__PROBLEM__
The listing is to be reproduced exactly, excluding its pictures.

::::

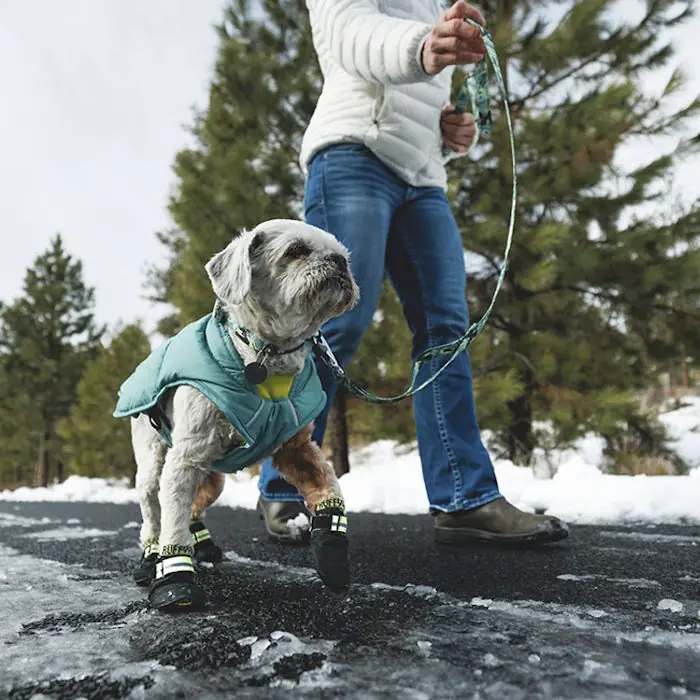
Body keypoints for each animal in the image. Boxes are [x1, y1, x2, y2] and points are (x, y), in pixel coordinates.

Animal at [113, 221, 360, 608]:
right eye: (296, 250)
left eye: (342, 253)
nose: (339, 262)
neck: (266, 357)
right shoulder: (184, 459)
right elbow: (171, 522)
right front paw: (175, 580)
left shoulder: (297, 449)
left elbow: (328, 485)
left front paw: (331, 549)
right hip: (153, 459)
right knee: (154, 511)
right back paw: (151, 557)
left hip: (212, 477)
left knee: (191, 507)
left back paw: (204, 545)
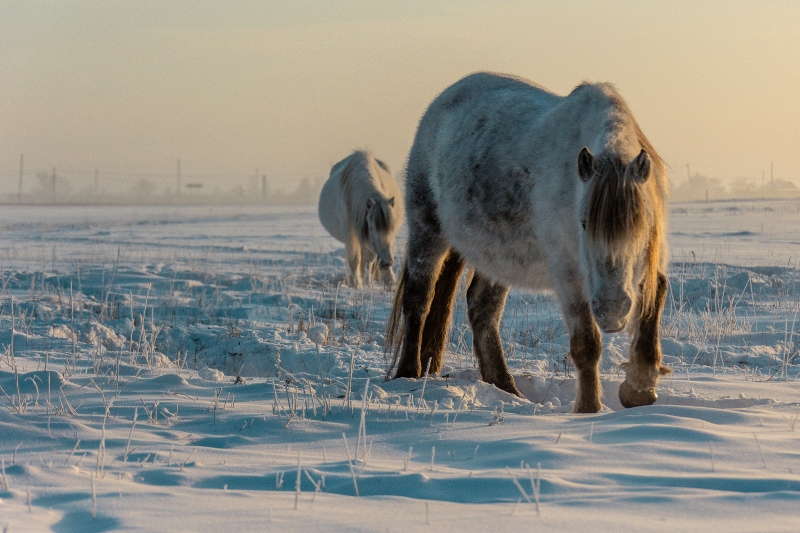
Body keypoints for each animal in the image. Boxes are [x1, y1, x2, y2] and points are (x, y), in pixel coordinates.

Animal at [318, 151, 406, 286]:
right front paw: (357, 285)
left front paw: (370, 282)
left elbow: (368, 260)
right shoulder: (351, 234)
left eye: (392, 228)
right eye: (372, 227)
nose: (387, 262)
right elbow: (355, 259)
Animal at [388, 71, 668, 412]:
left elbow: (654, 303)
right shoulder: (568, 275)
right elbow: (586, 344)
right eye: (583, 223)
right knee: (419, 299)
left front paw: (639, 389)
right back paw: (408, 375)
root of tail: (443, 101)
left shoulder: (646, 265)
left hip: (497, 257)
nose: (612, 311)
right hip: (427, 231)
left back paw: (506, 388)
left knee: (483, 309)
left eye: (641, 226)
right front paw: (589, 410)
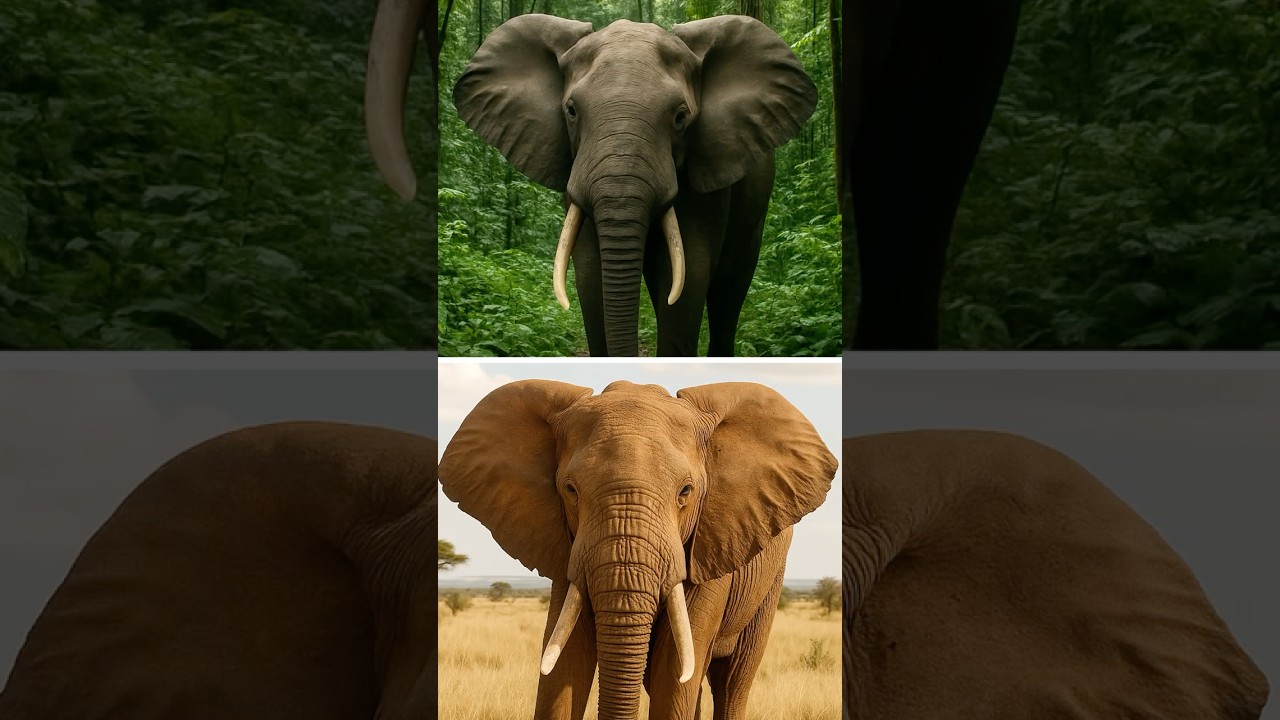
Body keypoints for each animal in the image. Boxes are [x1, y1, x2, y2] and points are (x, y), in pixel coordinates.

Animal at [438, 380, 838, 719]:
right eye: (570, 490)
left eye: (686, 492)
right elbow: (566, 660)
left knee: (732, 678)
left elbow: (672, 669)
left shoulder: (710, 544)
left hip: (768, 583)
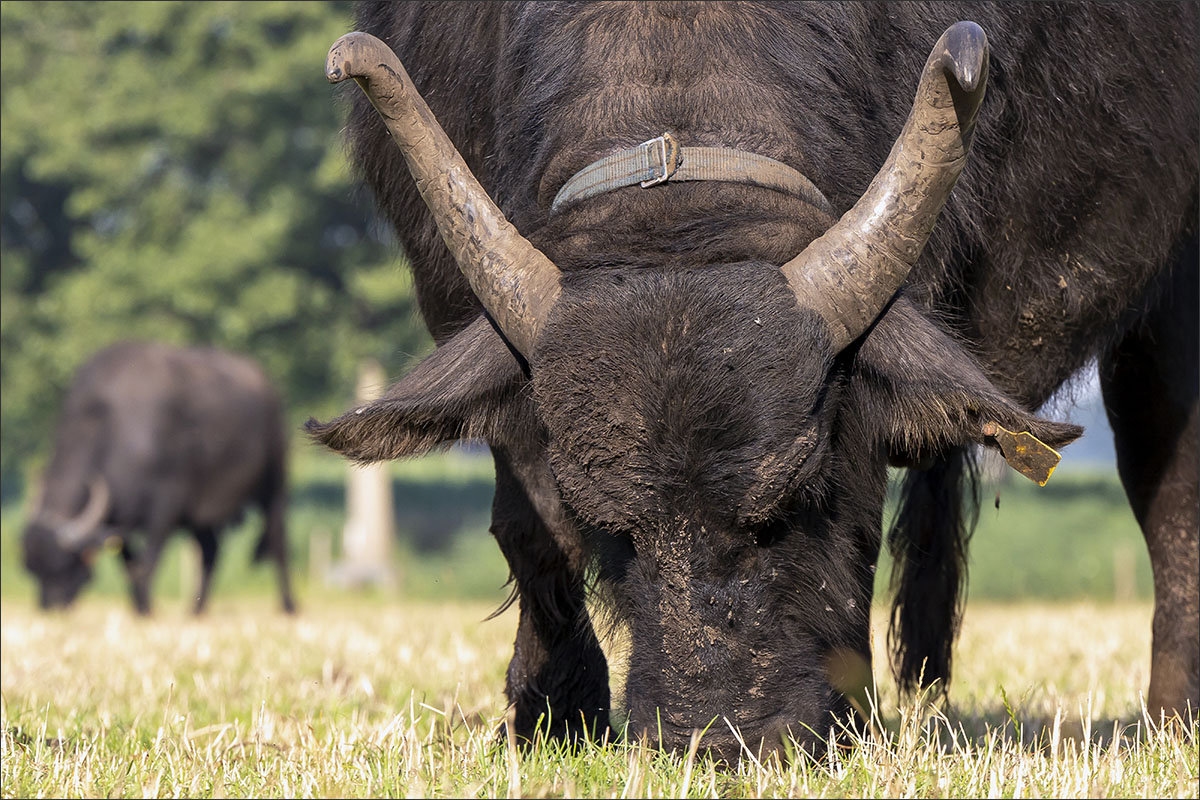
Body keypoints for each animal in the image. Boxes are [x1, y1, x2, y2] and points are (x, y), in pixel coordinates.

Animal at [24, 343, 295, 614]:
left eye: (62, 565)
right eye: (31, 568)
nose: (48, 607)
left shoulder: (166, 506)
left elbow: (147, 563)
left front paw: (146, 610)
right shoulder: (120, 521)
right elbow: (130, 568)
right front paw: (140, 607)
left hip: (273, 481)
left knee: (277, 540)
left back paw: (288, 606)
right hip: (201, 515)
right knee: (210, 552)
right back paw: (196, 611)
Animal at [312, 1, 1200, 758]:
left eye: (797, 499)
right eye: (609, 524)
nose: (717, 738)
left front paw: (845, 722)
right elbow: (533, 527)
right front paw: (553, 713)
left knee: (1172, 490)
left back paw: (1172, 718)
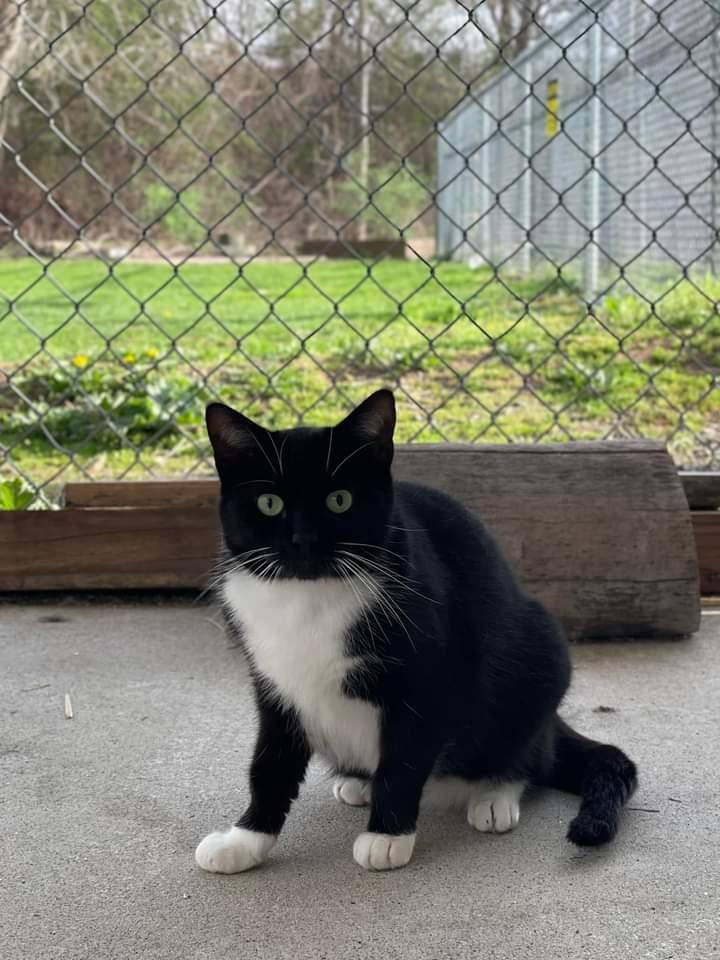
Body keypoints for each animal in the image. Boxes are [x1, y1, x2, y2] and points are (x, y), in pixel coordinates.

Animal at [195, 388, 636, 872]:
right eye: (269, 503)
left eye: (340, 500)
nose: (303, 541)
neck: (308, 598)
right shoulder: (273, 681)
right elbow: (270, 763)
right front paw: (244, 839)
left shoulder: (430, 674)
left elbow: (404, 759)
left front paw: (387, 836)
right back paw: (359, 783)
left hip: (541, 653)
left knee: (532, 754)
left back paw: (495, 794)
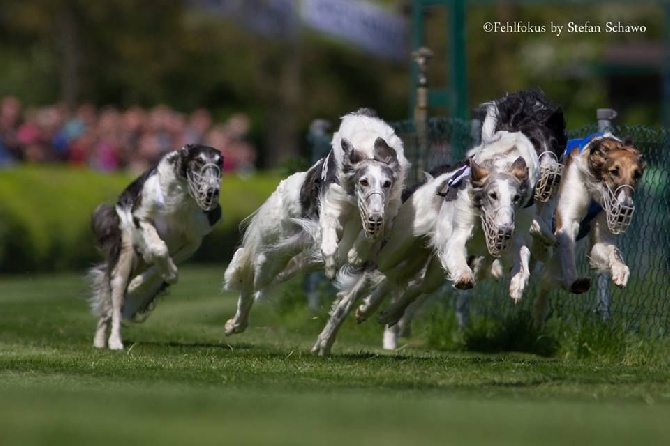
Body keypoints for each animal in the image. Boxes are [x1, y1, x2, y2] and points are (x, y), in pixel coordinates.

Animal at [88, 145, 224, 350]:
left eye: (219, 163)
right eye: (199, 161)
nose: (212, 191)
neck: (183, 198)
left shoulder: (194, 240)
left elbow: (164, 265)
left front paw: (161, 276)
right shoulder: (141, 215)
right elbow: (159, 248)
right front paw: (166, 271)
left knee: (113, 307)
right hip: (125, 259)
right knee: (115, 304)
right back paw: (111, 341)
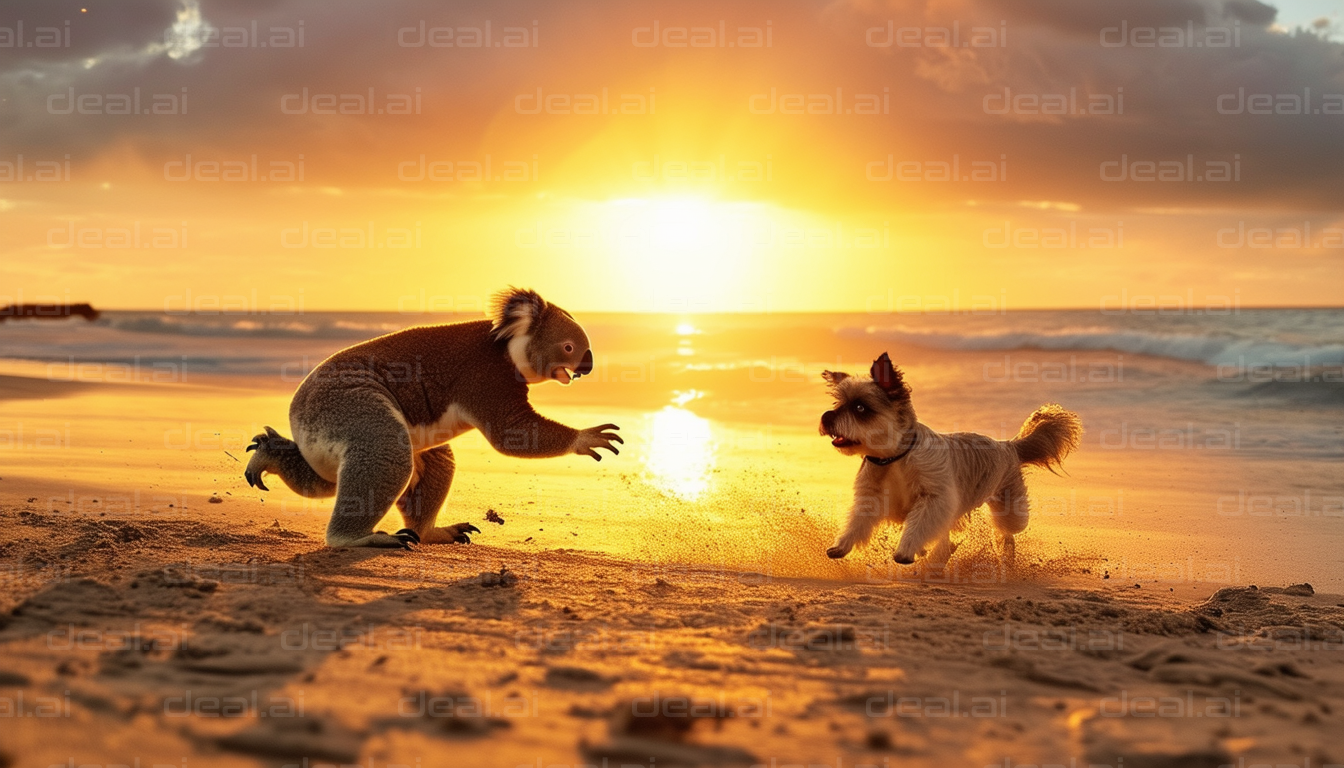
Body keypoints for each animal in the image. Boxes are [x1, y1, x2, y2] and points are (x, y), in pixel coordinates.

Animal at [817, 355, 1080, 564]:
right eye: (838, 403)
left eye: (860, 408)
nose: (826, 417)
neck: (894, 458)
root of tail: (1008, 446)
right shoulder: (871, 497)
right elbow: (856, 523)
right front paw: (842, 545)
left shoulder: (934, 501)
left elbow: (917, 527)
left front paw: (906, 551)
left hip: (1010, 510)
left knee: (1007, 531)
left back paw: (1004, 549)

::::

__EXERCISE RESPONSE__
Body keypoints for each animal in the image. Boxes are [x1, y1, x2, y2] and points are (x, y), in pixel coordinates.

Animal at [113, 221, 360, 608]:
right eye: (296, 250)
left eye: (342, 253)
nose: (339, 262)
neck: (266, 357)
right shoulder: (184, 459)
right elbow: (171, 522)
right front paw: (175, 580)
left shoulder: (297, 449)
left elbow: (328, 485)
left front paw: (331, 549)
right hip: (153, 459)
right knee: (154, 511)
right back paw: (151, 557)
left hip: (212, 477)
left knee: (191, 507)
left back paw: (204, 545)
Body keypoints for each animal in the image. Boxes are [x1, y1, x2, y2] and points are (x, y), in pixel coordinates.

Animal at [318, 151, 406, 286]:
right front paw: (357, 285)
left front paw: (370, 282)
left elbow: (368, 260)
right shoulder: (351, 234)
left eye: (392, 228)
right eye: (372, 227)
nose: (387, 262)
right elbow: (355, 259)
Animal at [388, 71, 668, 412]:
left elbow: (654, 303)
right shoulder: (568, 275)
right elbow: (586, 344)
right eye: (583, 223)
right knee: (419, 299)
left front paw: (639, 389)
right back paw: (408, 375)
root of tail: (443, 101)
left shoulder: (646, 265)
left hip: (497, 257)
nose: (612, 311)
right hip: (427, 231)
left back paw: (506, 388)
left knee: (483, 309)
left eye: (641, 226)
right front paw: (589, 410)
Body keypoints for each animal in the image. Boxes are [x1, y1, x2, y2] and points are (x, y), in pixel coordinates.

Animal at [438, 380, 838, 719]:
right eye: (570, 490)
left eye: (686, 492)
right elbow: (566, 660)
left knee: (732, 678)
left elbow: (672, 669)
left shoulder: (710, 544)
left hip: (768, 583)
Body keypoints for each animal in the image. Boxes are [x1, y1, x2, y2] and points are (x, y), in pixel coordinates.

Animal at [24, 343, 295, 614]:
left eye: (62, 565)
right eye: (31, 568)
nose: (48, 607)
left shoulder: (166, 506)
left elbow: (147, 563)
left front paw: (146, 610)
right shoulder: (120, 521)
right elbow: (130, 568)
right front paw: (140, 607)
left hip: (273, 481)
left knee: (277, 540)
left back paw: (288, 606)
right hip: (201, 515)
right knee: (210, 552)
right back paw: (196, 611)
Animal at [312, 1, 1200, 758]:
left eye: (797, 499)
right eye: (609, 524)
nose: (717, 738)
left front paw: (845, 722)
right elbow: (533, 527)
right front paw: (553, 713)
left knee: (1172, 490)
left back paw: (1172, 718)
Body keypoints for each animal in the image. Boxes are [x1, y1, x2, y2] and points are (x, y), in pixel coordinates.

Animal at [195, 388, 636, 872]:
right eye: (269, 503)
left eye: (340, 500)
nose: (303, 541)
neck: (308, 598)
right shoulder: (273, 681)
right elbow: (270, 763)
right front paw: (244, 839)
left shoulder: (430, 674)
left elbow: (404, 759)
left front paw: (387, 836)
right back paw: (359, 783)
left hip: (541, 653)
left knee: (532, 754)
left back paw: (495, 794)
Body keypoints for each animal in the image. Boxes are [x1, y1, x2, y2] and points are (x, y), in pixel coordinates.

Animal at [88, 145, 224, 350]:
left eye: (219, 163)
right eye: (199, 161)
nose: (212, 191)
neck: (183, 198)
left shoulder: (194, 240)
left elbow: (164, 265)
left front paw: (161, 276)
right shoulder: (141, 215)
right elbow: (159, 248)
right front paw: (166, 271)
left knee: (113, 307)
right hip: (125, 259)
right knee: (115, 304)
right back paw: (111, 341)
Body keypoints for each animal in the image. Boxes are [x1, y1, x2, y2] and points are (x, y), in pixel coordinates.

Animal at [817, 355, 1080, 564]:
right eye: (838, 403)
left eye: (860, 408)
nose: (826, 417)
neck: (894, 458)
root of tail: (1008, 446)
right shoulder: (871, 497)
right elbow: (856, 523)
right front paw: (842, 545)
left shoulder: (934, 501)
left elbow: (917, 527)
left front paw: (906, 551)
left hip: (1010, 510)
left knee: (1007, 531)
left back paw: (1004, 549)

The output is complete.